Every morning I begin the day by writing morning pages, 3-4 composition notebook pages of evolving streams of consciousness. Sometimes the words reveal answers to my dilemmas for that day: list like writing of what I could do; sorting out my relationship with…; complaining and contemplating everyday and not so everyday things. Sometimes I recall encounters I want to remember or ponder challenges I want to forget and always hopes and prayers seep into the mix.
Buechner writes about his life in Now and Then with the intent that when we write, we record the things of our lives that are “so easy to miss when you’re caught up in the process of living them.”
I used to read and pray more (I thought) and write less each morning. Maybe I would write down a quote from a book or a scripture passage that was particularly significant for my life at that moment and I still do that and more. So: is it worth writing several pages of whatever comes to mind daily? And re-reading those pages, my notebook or even this blog, I see patterns and a sense of divine direction or feel discouraged: this isn’t good—I just ramble—the same struggles occur over and over. In one of those later moments, I was reminded of this passage from Henri Nouwen in The Road to Daybreak titled “’Useless’ Prayer.”
Why should I spend an hour in prayer when I do nothing during that time but think about people I am angry with, people who are angry with me, books I should read and books I should write, and thousands of other silly things that happen to grab my mind for a moment?
The answer is: because God is greater than my mind and my heart, and what is really happening in the house of prayer is not measurable in terms of human success and failure.
What I must do first of all is be faithful. If I believe that the first commandment is to love God with my whole heart, mind, and soul, then I should at least be able to spend one hour a day with nobody else but God. The question as to whether it is helpful, useful, practical or fruitful is completely irrelevant, since the only reason to love is love itself. Everything else is secondary.
The remarkable thing, however, is that sitting in the presence of God for one hour each morning—day after day, week after week, month after month—in total confusion and with myriad distractions radically changes my life. God, who loves me so much that he sent his only son not to condemn me but to save me, does not leave me waiting in the dark too long. I might think that each hour is useless, but after thirty or sixty or ninety such useless hours, I gradually realize that I was not as alone as I thought; a very small, gentle voice has been speaking in me far beyond my noisy place.

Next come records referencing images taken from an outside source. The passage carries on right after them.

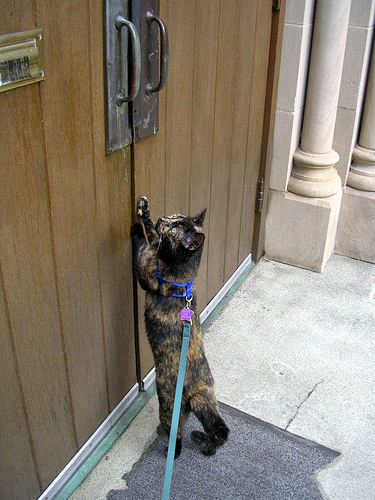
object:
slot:
[1, 23, 46, 93]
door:
[1, 1, 288, 499]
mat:
[104, 402, 342, 500]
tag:
[178, 306, 194, 323]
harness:
[154, 273, 195, 299]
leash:
[158, 320, 192, 500]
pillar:
[285, 1, 353, 198]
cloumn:
[348, 27, 374, 192]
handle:
[114, 17, 141, 107]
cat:
[130, 191, 230, 459]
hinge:
[255, 178, 265, 215]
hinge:
[272, 1, 282, 13]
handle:
[143, 10, 169, 100]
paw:
[137, 195, 150, 216]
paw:
[130, 222, 143, 238]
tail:
[191, 392, 230, 448]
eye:
[171, 227, 176, 234]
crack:
[284, 376, 322, 430]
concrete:
[64, 253, 374, 500]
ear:
[181, 229, 206, 251]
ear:
[192, 207, 208, 228]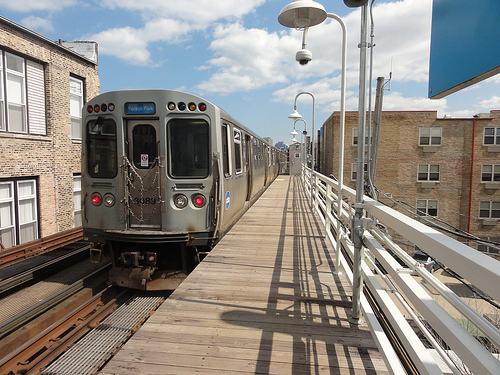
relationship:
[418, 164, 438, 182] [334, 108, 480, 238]
window on building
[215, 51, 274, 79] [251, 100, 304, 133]
clouds in sky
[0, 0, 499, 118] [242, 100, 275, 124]
clouds in sky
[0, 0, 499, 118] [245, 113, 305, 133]
clouds in sky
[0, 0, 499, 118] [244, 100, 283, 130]
clouds in sky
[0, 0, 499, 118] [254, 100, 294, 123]
clouds in sky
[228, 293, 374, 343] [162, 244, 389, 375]
shadow of lights on ground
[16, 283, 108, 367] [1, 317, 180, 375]
train tracks on ground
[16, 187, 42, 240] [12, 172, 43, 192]
window on building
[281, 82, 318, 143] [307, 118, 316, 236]
street light on pole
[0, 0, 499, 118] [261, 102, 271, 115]
clouds in sky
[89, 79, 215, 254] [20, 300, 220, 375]
train on tracks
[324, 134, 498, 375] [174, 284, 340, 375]
railing on platform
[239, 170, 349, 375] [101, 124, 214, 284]
platform by train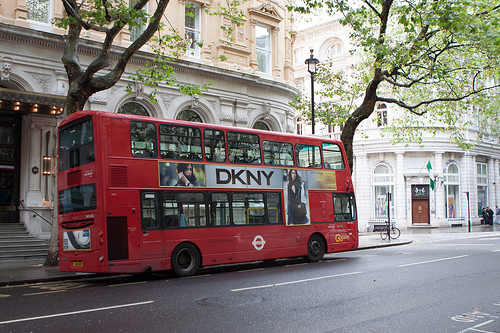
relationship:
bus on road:
[68, 102, 376, 271] [223, 259, 466, 307]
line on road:
[234, 267, 354, 288] [262, 260, 488, 309]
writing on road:
[450, 304, 499, 331] [321, 244, 496, 282]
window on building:
[234, 12, 278, 70] [144, 15, 360, 75]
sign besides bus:
[188, 150, 332, 207] [52, 105, 356, 253]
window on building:
[180, 3, 205, 54] [4, 3, 302, 251]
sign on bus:
[155, 157, 340, 227] [51, 108, 356, 276]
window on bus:
[142, 186, 283, 226] [51, 108, 356, 276]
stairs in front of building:
[0, 223, 50, 277] [6, 3, 299, 300]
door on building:
[4, 129, 25, 211] [6, 3, 299, 300]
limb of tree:
[79, 3, 145, 73] [58, 1, 173, 107]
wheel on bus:
[305, 237, 325, 263] [51, 108, 356, 276]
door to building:
[414, 184, 433, 226] [294, 10, 482, 232]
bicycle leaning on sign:
[380, 221, 399, 238] [385, 187, 393, 243]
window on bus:
[141, 190, 300, 230] [51, 108, 356, 276]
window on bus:
[333, 190, 356, 221] [51, 108, 356, 276]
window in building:
[378, 100, 389, 128] [294, 30, 484, 229]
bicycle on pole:
[380, 219, 402, 241] [384, 192, 394, 239]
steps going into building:
[4, 225, 53, 273] [4, 3, 302, 251]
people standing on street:
[482, 203, 483, 207] [364, 219, 479, 248]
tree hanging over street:
[307, 14, 478, 167] [42, 227, 484, 319]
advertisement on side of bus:
[150, 161, 339, 226] [51, 108, 356, 276]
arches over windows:
[114, 92, 278, 131] [125, 141, 282, 161]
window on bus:
[131, 127, 156, 156] [51, 108, 356, 276]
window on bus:
[224, 134, 262, 164] [51, 108, 356, 276]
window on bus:
[260, 142, 294, 165] [51, 108, 356, 276]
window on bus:
[332, 194, 356, 224] [51, 108, 356, 276]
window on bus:
[57, 182, 95, 213] [51, 108, 356, 276]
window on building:
[250, 17, 279, 75] [4, 3, 302, 251]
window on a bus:
[297, 145, 324, 166] [51, 108, 356, 276]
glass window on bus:
[141, 195, 159, 229] [58, 113, 358, 266]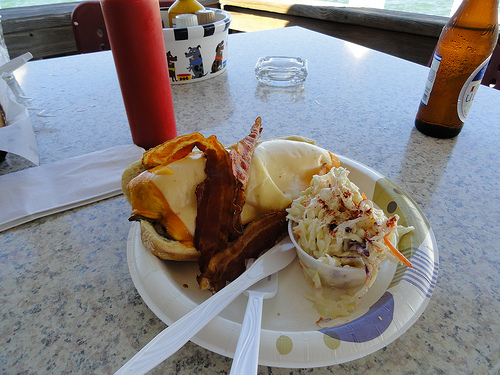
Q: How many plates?
A: 1.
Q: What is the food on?
A: Plate.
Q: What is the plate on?
A: Table.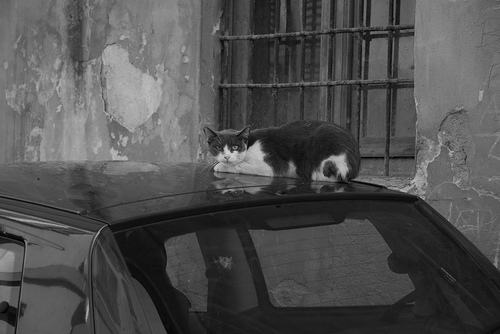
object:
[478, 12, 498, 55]
b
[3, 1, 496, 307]
wall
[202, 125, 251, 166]
head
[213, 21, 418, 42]
bars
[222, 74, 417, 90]
bars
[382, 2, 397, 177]
bars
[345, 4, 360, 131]
bars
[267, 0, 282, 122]
bars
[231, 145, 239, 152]
eyes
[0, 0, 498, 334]
building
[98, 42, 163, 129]
mark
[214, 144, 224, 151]
eyes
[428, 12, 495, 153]
wall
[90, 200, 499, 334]
windshield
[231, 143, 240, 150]
eye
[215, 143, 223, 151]
eye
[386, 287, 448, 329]
steering wheel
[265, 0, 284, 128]
bars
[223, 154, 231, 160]
nose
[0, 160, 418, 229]
roof top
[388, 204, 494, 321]
windshield wiper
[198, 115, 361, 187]
many wires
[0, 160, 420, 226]
roof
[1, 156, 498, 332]
black car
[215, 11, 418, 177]
house window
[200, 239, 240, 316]
seat belt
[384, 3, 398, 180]
pole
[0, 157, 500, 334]
car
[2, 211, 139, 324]
reflection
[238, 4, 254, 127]
bar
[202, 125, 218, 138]
pointy ears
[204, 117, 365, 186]
cat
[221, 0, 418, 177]
window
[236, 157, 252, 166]
whiskers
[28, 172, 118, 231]
paint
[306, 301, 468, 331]
dashboard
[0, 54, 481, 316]
camera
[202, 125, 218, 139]
ears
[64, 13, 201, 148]
wall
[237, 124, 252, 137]
ears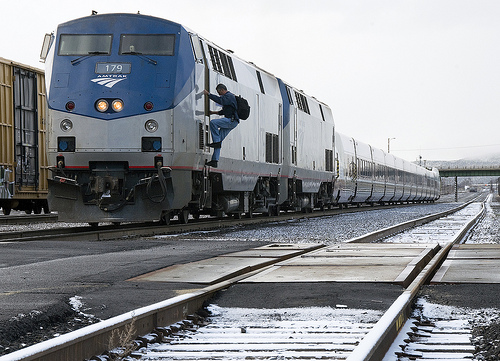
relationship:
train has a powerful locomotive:
[36, 11, 441, 221] [42, 10, 337, 223]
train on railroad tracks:
[36, 11, 441, 221] [68, 201, 418, 357]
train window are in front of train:
[58, 34, 113, 57] [36, 11, 441, 221]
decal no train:
[91, 51, 137, 96] [36, 11, 441, 221]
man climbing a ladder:
[203, 83, 238, 168] [198, 62, 218, 236]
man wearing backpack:
[195, 73, 249, 176] [224, 90, 252, 123]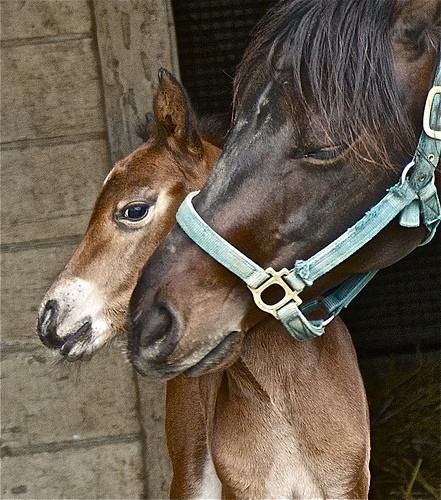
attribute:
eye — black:
[119, 202, 153, 227]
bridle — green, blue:
[173, 57, 438, 340]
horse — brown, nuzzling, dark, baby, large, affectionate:
[126, 3, 437, 383]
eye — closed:
[292, 133, 362, 172]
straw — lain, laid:
[367, 351, 441, 498]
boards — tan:
[2, 1, 156, 495]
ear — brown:
[153, 70, 207, 164]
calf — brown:
[36, 61, 375, 499]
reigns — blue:
[177, 59, 440, 344]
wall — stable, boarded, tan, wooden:
[1, 1, 206, 500]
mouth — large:
[132, 329, 243, 382]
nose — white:
[30, 302, 61, 341]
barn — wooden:
[4, 0, 438, 500]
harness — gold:
[252, 268, 299, 319]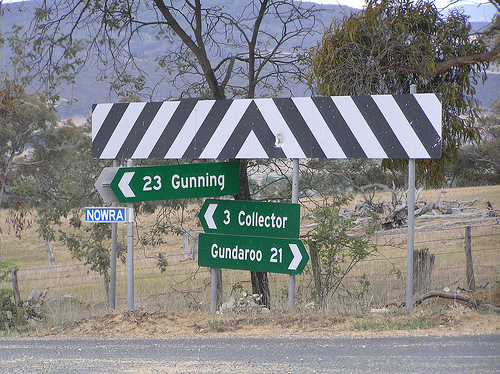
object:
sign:
[197, 232, 309, 275]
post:
[287, 272, 295, 303]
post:
[211, 265, 218, 316]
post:
[125, 203, 135, 310]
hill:
[0, 187, 500, 299]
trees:
[299, 3, 492, 187]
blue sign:
[85, 207, 125, 221]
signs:
[109, 165, 311, 285]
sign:
[88, 93, 443, 159]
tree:
[13, 0, 488, 312]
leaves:
[2, 2, 499, 187]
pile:
[305, 178, 500, 227]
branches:
[339, 170, 488, 228]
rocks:
[216, 291, 270, 315]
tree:
[290, 1, 494, 188]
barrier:
[90, 97, 438, 313]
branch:
[306, 176, 496, 231]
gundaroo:
[198, 233, 311, 275]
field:
[1, 182, 497, 333]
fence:
[0, 222, 498, 313]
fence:
[314, 232, 409, 303]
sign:
[198, 199, 310, 276]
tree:
[283, 25, 462, 175]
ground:
[0, 185, 500, 325]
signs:
[194, 199, 314, 277]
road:
[1, 339, 499, 373]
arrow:
[287, 243, 304, 271]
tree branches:
[343, 181, 475, 234]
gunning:
[171, 173, 226, 190]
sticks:
[355, 180, 478, 226]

So: Be confident and trust in the Lord.
The practice of meeting God and myself on the page matters—the daily-ness matters—showing up and encountering my world matters. I may rarely say something life-changing but there is something in the words that is beyond me, beyond this moment. Like Nouwen says “I’m not alone as I thought; a very small gentle voice has been speaking to me” in spite of the inadequacy of my words. Faithfully recording them and my indiscriminate thinking changes me and moves me closer to knowing and loving God and myself.